Student football tickets have been at the forefront of people’s minds recently. First there was the issue with student section crowding at homecoming and then Baylor ran out of student tickets for Baylor’s game against Oklahoma.
Now that Baylor football is ranked in the top 10, football tickets are a hot commodity. For the past few decades, Baylor has done a great job of giving every student the ability to make it to football games with minimal effort on the students’ part.
This won’t work in the coming years, and Baylor should switch to offering student football ticket packages.
A big reason for the system’s past success is the level of interest from the student body. Baylor sets aside 8,000 tickets for students each game, and when fewer than 8,000 students claim tickets, the system works to perfection.

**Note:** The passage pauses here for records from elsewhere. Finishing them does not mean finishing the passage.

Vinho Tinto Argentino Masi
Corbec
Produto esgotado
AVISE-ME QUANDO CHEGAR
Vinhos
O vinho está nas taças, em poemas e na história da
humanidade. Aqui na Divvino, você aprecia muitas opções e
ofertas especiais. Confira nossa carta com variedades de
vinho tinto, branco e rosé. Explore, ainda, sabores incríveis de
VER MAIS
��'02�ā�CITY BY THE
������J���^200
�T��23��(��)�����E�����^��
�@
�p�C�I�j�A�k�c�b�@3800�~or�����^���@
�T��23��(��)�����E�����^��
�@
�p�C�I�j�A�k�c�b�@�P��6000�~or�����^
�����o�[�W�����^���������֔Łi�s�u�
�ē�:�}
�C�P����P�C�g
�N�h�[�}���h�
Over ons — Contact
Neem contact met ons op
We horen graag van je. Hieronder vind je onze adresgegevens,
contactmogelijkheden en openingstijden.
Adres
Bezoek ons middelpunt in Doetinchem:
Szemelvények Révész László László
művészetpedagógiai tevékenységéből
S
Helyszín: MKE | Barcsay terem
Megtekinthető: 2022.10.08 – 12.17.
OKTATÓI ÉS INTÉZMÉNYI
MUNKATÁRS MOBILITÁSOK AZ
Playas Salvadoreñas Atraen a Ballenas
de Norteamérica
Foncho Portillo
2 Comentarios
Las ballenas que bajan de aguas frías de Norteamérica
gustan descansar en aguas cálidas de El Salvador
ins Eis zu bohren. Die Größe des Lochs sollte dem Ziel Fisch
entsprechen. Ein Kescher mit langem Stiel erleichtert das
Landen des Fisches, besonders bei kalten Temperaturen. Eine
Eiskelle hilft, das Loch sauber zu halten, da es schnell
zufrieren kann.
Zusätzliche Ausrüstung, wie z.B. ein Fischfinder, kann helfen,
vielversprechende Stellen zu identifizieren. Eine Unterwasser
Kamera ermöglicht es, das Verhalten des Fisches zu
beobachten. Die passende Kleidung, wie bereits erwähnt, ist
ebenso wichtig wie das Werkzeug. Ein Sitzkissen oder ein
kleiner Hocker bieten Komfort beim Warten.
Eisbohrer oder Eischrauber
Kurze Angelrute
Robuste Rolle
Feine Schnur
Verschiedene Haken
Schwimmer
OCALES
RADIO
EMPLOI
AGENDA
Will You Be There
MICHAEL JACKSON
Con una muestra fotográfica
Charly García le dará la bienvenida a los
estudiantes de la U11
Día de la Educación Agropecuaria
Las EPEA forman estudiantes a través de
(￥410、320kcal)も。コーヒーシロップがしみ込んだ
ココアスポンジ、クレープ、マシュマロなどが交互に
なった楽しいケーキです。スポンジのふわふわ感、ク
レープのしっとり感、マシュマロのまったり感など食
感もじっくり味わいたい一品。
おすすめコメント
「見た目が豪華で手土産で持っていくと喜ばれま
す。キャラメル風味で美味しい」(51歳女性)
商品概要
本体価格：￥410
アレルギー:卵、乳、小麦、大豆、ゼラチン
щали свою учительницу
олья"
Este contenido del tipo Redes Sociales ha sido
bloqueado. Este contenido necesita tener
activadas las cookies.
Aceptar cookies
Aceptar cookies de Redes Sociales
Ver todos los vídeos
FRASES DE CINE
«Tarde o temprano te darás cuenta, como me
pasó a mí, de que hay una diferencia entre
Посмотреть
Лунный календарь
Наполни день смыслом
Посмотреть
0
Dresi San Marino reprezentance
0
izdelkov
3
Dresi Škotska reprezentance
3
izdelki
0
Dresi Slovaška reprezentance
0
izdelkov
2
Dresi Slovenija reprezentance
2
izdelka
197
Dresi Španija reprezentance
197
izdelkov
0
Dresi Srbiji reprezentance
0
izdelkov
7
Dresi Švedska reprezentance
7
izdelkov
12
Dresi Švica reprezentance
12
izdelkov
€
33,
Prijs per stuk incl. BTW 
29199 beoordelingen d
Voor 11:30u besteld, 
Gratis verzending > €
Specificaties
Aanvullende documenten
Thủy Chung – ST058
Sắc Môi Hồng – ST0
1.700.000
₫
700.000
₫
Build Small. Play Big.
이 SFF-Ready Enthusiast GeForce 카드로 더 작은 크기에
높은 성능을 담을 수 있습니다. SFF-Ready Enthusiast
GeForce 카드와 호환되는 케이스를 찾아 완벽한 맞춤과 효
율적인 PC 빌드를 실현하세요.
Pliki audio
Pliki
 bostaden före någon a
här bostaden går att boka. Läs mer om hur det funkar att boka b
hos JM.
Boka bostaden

With interest peaking, more than 8,000 students are trying to claim tickets, so the system has been altered, and rightfully so.
Baylor’s national attention coupled with the excitement of the opening of Baylor Stadium next fall means that the ticket system needs some amendments. No longer can Baylor expect that student tickets go unclaimed. Demand is high and supply is going down, with Baylor Stadium holding 5,000 fewer seats than Floyd Casey Stadium.
Football tickets are currently included in student fees. All undergraduates are required to purchase them. This creates an equal playing field for students to claim tickets at the Bill Daniel Student Center during game week.
Now that tickets are starting to become scarce, some students claimed their ticket with the sole intention of selling it or giving it away. This means that some fans who wanted to attend the game, who admittedly probably waited too long to claim their ticket, were turned away.
This is a problem.
A student ticket package would solve this problem. The football ticket fee should be removed from student fees entirely.
Students should have to go on BearWeb to purchase season passes into the stadium. This change would take tickets out of the hands of students that only intend to sell them or give them away. The rest of the 8,000 student tickets (if that number remains the same in the future) that weren’t claimed by season ticket holders could be sold in the SUB all week so moderate fans can purchase tickets for just the games they want to see.
In other words, everybody wins. Students who want to go to all of the games get their tickets, students who only want to go to big games can selectively purchase tickets and students who don’t want to go to any games can opt out of the fee completely.
Baylor will also have a better idea of how many tickets will be claimed because so many will be sold far in advance. That way, Baylor can get a better idea of how many non-student tickets to sell.
The main problem with a ticket package system is that overselling can cause the university to turn to a lottery system. This means that students purchase a chance to get tickets to certain games.
While this is a system that the editorial board would never advocate for, there is no need for that to ever happen at Baylor. For a comparison, Texas A&M, which has a form of a lottery system, has 44,570 undergraduates and a capacity of 82,589 at Kyle Field. If a lot of students purchased tickets in a non-lottery ticket package system, about half of Kyle Field would be filled, and that means that Texas A&M couldn’t sell as many tickets as it wants.
On the other hand, Baylor has 12,575 undergraduates, and even if all of them purchased season ticket packages, only 28 percent of the 45,000 seats at Baylor Stadium would be full, leaving plenty of room for Baylor to sell a lot of tickets to the public. The lottery system wouldn’t be necessary because of our smaller student body.
Bob Dylan once said, “The times, they are a-changin,’” and changing they are. Too much interest is a great problem for Baylor to have. Exciting times are ahead, and they shouldn’t be spoiled by having to turn die-hard student fans away.